Dennoch wäre es verkehrt, wenn sich die EU unterm Strich auf einen faulen Handel mit London einlassen würde. Das Ziel der EU kann nicht darin bestehen, die politische Stabilität in Großbritannien zu garantieren. Es sind die Briten, die 2016 ihre Austrittsentscheidung getroffen haben und jetzt damit leben müssen. Für die EU muss es hingegen in erster Linie darum gehen, den Brexit so zu gestalten, dass der Austritt Großbritanniens keine Nachahmer findet. Das hat nichts mit einer „Bestrafung“ Großbritanniens zu tun, sondern eher mit purem Selbstschutz der Europäischen Union. In einer Welt, in der es US-Präsident Donald Trump auf eine Spaltung der EU anlegt, sollte dies eigentlich keiner weiteren Erläuterung bedürfen.

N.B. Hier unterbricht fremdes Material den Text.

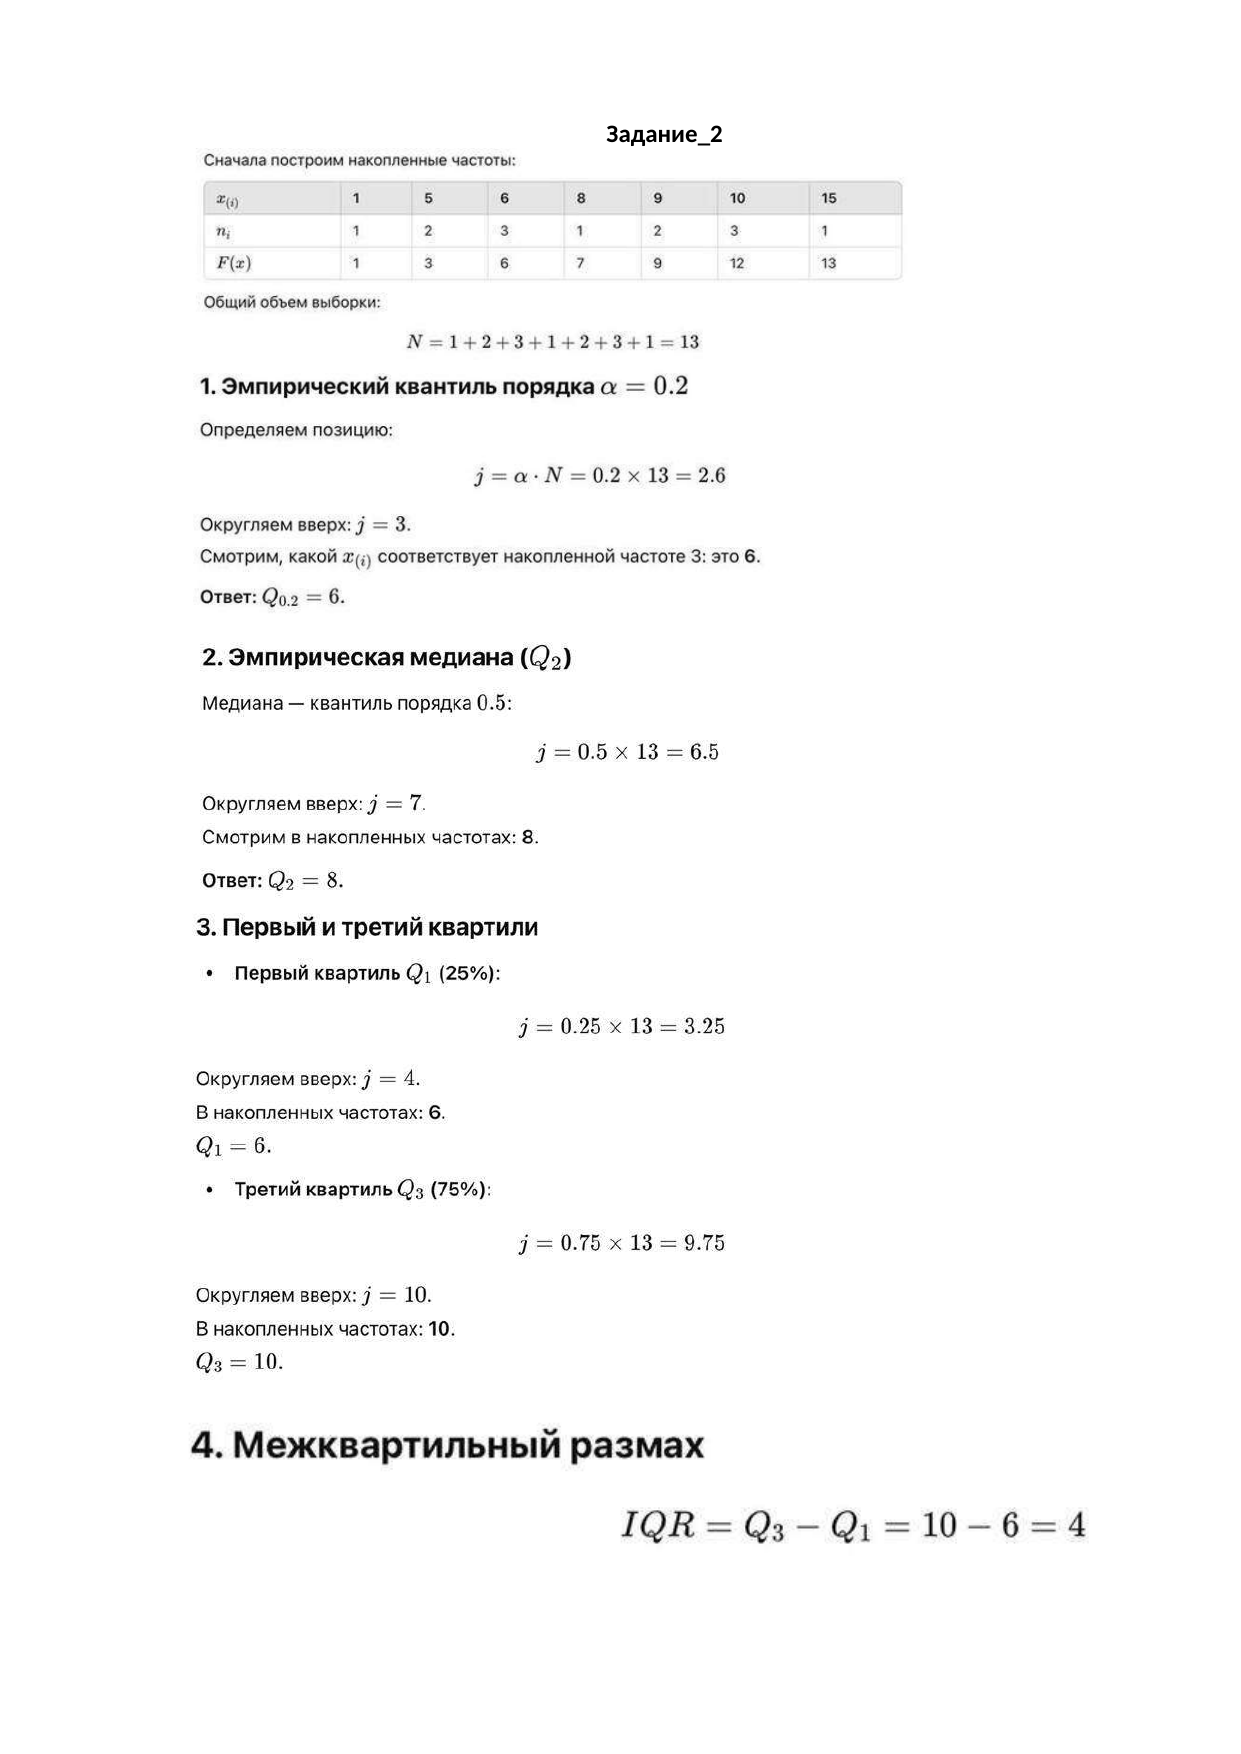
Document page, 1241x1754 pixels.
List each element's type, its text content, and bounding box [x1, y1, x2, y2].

text Задание_2 [177, 118, 1152, 149]
picture [177, 148, 1152, 1586]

May will sich ihr politisches Überleben durch eine Regelung sichern, nach der Großbritannien an seinen Außengrenzen zweierlei Zölle erheben darf – für Waren, die anschließend in die EU gehen sollen, und für solche Güter, die in Großbritannien bleiben sollen. Eine solche Regelung würde nicht nur zusätzliche Bürokratie mit sich bringen, sondern auch einem unlauteren Wettbewerb Tür und Tor öffnen. Denn wie wollen die Zollbehörden sicherstellen, dass Waren, die für den britischen Markt deklariert sind, tatsächlich auf der Insel bleiben?

Der Streit um die irische Grenze könnte sich als unlösbar erweisen

Der Doppelzoll, den May plant, ist für die Europäische Union genauso inakzeptabel wie alles, was die britische Regierungschefin bisher zur Lösung des größten Brexit-Problems vorgelegt hat: der Irland-Frage. Bei einem Besuch der angeschlagenen Premierministerin in Nordirland am vergangenen Freitag wurde erneut deutlich, dass sich der Streit um eine „harte Grenze“ zwischen der Republik Irland und dem britischen Nordirland am Ende als unlösbar erweisen könnte. Nach der Vorstellung von May soll eine „harte Grenze“ in der einstigen nordirischen Bürgerkriegsregion durch ein kompliziertes Zollabkommen mit der EU vermieden werden. Darauf will sich Brüssel nicht einlassen und verlangt, dass Großbritannien einem Notfallplan zustimmt. Er besagt, dass die Zollgrenze in die Irische See zwischen Nordirland und dem Rest des Vereinigten Königreichs verlegt würde. May erklärte in Belfast, dass sie und das Unterhaus niemals einer solchen Regelung zustimmen würden.

Der EU-Chefunterhändler Michel Barnier hat deutlich gemacht, dass noch 13 Wochen bleiben, um ein Austrittsabkommen zwischen London und der EU auszuarbeiten. In diesen Wochen dürfte sich zeigen, ob das Irland-Problem lösbar ist – oder die ganzen Verhandlungen darüber scheitern.

Von daher ist es keineswegs nur taktisch bedingte Schwarzmalerei, wenn die EU in der vergangenen Woche darauf hingewiesen hat, dass es am Ende auch gar keinen Deal geben könnte. Wenn nach dem Brexit-Tag am 29. März 2019 in Calais wieder Zollschranken hochgehen würden, gäbe es auf allen Seiten nur Verlierer. Deutsche Exporteure hätten das Nachsehen, weil Großbritannien nach Frankreich ihr wichtigster europäischer Absatzmarkt ist. Aber die britische Wirtschaft würde einen noch größeren Schaden davontragen, weil fast die Hälfte der Ausfuhren von Gütern und Dienstleistungen in die EU gehen. Deshalb sollten die Briten sich besinnen – und nicht im Geiste der „midsummer madness“ von der Klippe springen.